In a recent incident that shook Japan’s cybersecurity landscape, the Port of Nagoya, the country’s largest port, fell victim to a ransomware attack. The attack, carried out using the Lockbit 3.0 ransomware, resulted in a two-day halt of operations, causing significant disruptions to exports and imports, including those of renowned automaker Toyota.
This event, although not an isolated case, marked a turning point for Japan’s cybersecurity vulnerabilities. Cyberattacks have been on the rise across the nation, with the National Police Agency reporting 230 ransomware attacks in 2022 alone.
Ransomware, a malicious software that encrypts data and demands payment for its release, has become a pressing concern in Japan. According to Paul S. Ziegler, the founder and CEO of cybersecurity consulting company Reflare, ransomware attacks have become increasingly prevalent globally, and the Lockbit 3.0 ransomware is among the more sophisticated tools available to cybercriminals.
Identifying the perpetrators of such attacks and determining their motives is a challenging task. The Port of Nagoya incident was characterized as a “run of the mill” attack by Ziegler, highlighting the broader threat landscape that Japan faces in cyberspace.
Japan’s journey towards bolstering its cybersecurity defenses has seen progress over the past decade. However, there is still room for improvement. A notable issue lies in the aversion to change among Japanese corporations, many of which continue to rely on outdated technology and systems that are less secure.
Ziegler emphasizes the need for a paradigm shift in Japan’s approach to cybersecurity. He suggests that the country must embrace digitalization and transition from outdated technologies like floppy disks to more secure transmission systems. Additionally, age-oriented hierarchies within companies must be reevaluated to empower IT teams and foster a culture of cybersecurity awareness.
Small and medium-sized companies face particular challenges in enhancing their cybersecurity measures. Tetsutaro Uehara, a professor of information security at Ritsumeikan University, highlights the decreased level of security in smaller companies due to the lack of dedicated IT personnel. This vulnerability leaves them susceptible to recurring attacks, as seen in the case of Kojima Industries.
Similar vulnerabilities extend to local municipality offices and hospitals, where the absence of IT professionals heightens the risk of cyberattacks. Uehara emphasizes the importance of organizations finding individuals with the necessary skill set to protect their information systems, as cyberattacks continue to escalate in Japan.
Recognizing the urgency of the situation, the Japanese government has taken steps to combat cyber threats. Various departments, including the National Center of Incident Readiness and Strategy for Cybersecurity (NISC), have established dedicated cyberattack prevention teams. Naohiko Kakimi, a public relations official at NISC, highlights the rapid development and increasing complexity of cyberattacks. The government aims to raise awareness among all agencies regarding cyberattack prevention measures and continuously strengthen its own defenses.

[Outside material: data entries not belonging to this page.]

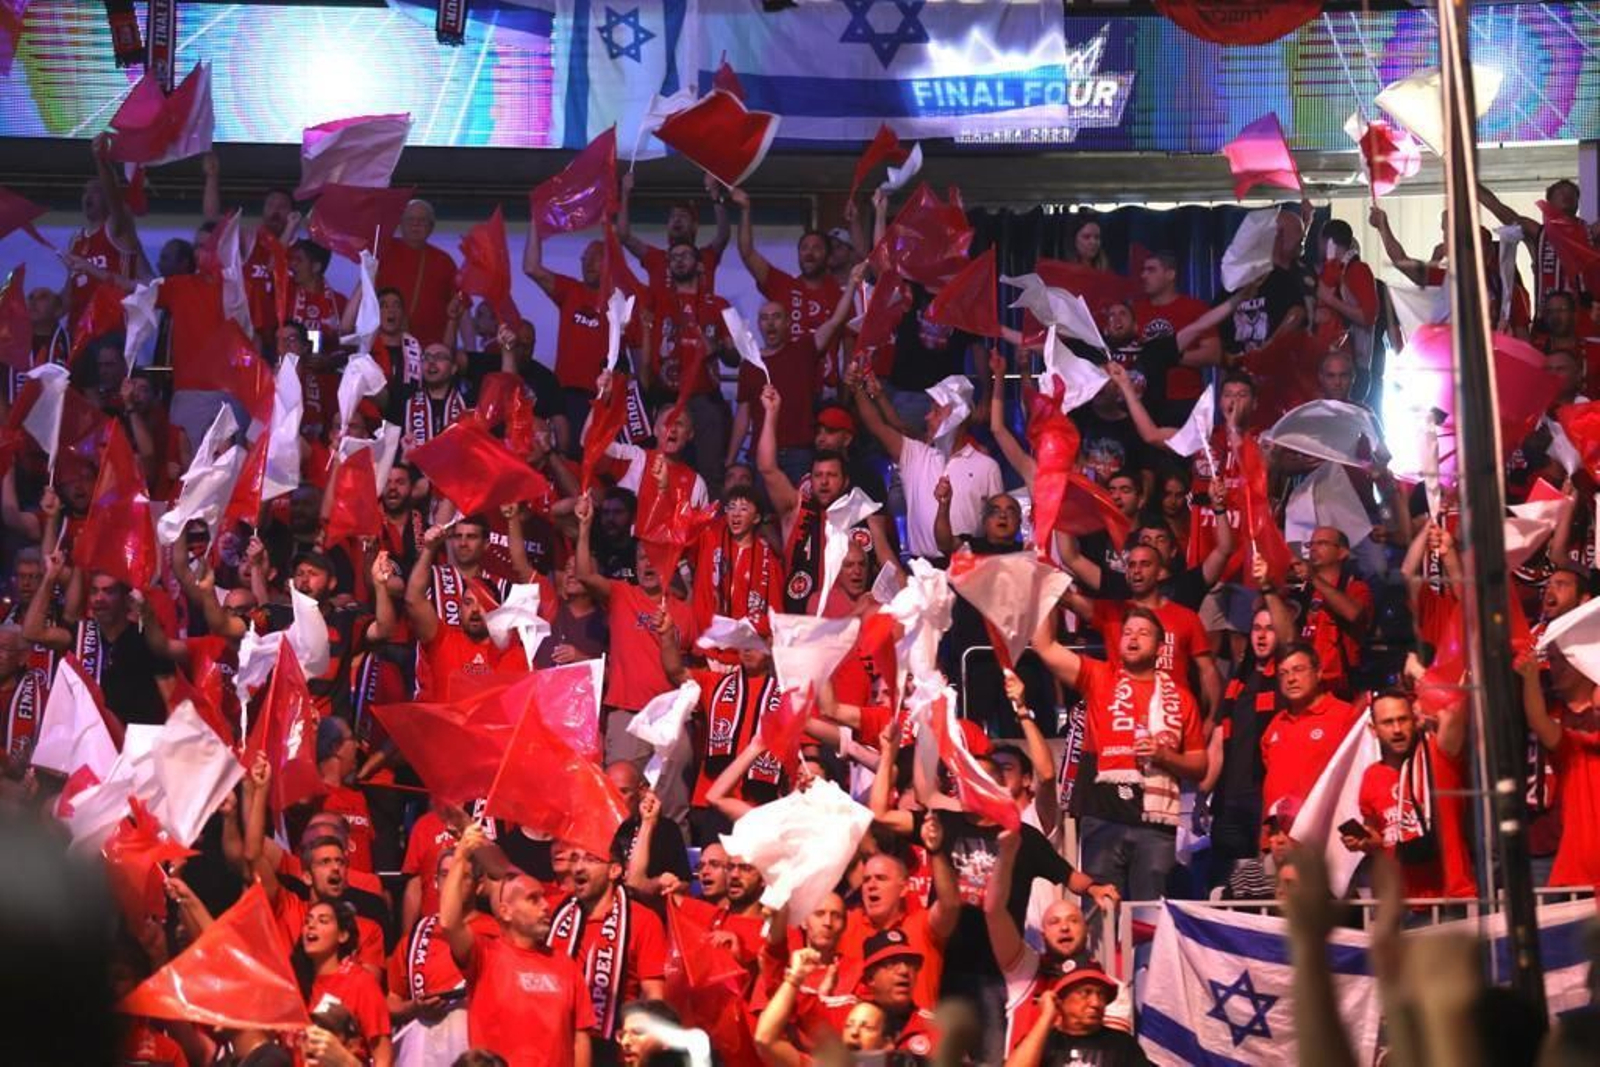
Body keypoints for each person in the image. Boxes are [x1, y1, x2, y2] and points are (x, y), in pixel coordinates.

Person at [1032, 607, 1208, 901]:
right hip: (1102, 817)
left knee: (1149, 917)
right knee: (1100, 914)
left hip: (1155, 825)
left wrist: (1165, 756)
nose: (1133, 638)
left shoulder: (1181, 698)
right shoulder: (1099, 676)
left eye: (1143, 632)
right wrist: (1046, 588)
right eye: (1127, 632)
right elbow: (1045, 646)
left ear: (1161, 648)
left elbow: (1200, 765)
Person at [439, 823, 595, 1067]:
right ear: (506, 911)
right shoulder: (484, 955)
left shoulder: (565, 964)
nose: (545, 906)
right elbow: (448, 922)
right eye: (533, 899)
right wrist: (460, 855)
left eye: (544, 897)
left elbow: (580, 1038)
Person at [1342, 688, 1475, 901]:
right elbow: (1379, 836)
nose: (1397, 729)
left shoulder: (1436, 756)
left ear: (1415, 720)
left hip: (1447, 897)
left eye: (1403, 719)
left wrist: (1421, 685)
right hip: (1397, 902)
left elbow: (1454, 710)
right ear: (1373, 729)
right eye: (1387, 722)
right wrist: (1364, 841)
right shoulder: (1372, 776)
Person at [547, 838, 668, 1051]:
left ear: (614, 870)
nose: (579, 867)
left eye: (590, 859)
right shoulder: (556, 912)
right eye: (575, 859)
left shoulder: (643, 920)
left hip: (613, 1046)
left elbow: (654, 997)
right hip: (556, 1040)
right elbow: (504, 878)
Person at [1255, 642, 1361, 821]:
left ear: (1318, 673)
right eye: (1283, 673)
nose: (1291, 679)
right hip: (1276, 840)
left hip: (1321, 838)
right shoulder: (1275, 724)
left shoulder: (1345, 716)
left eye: (1298, 669)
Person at [295, 899, 394, 1067]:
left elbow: (383, 1059)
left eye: (323, 920)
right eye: (308, 921)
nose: (311, 926)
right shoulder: (297, 983)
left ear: (342, 935)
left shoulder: (361, 982)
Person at [1004, 966, 1150, 1067]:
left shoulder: (1122, 1045)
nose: (1096, 1003)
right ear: (1061, 1000)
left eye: (1101, 995)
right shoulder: (1043, 1042)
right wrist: (1046, 1017)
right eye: (1085, 993)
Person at [376, 199, 458, 346]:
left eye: (422, 220)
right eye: (410, 219)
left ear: (431, 227)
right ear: (400, 223)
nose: (416, 224)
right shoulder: (382, 250)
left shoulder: (444, 261)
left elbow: (459, 309)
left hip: (429, 350)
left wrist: (471, 349)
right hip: (386, 343)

While Japan has made strides in improving its cybersecurity, the recent ransomware attack on the Port of Nagoya serves as a reminder of the ongoing risks. The nation must address its aversion to change, bolster the cybersecurity measures of small and medium-sized businesses, and continue to invest in building a resilient cybersecurity framework. By doing so, Japan can enhance its position in the global fight against cyber threats and safeguard its critical infrastructure and sensitive data.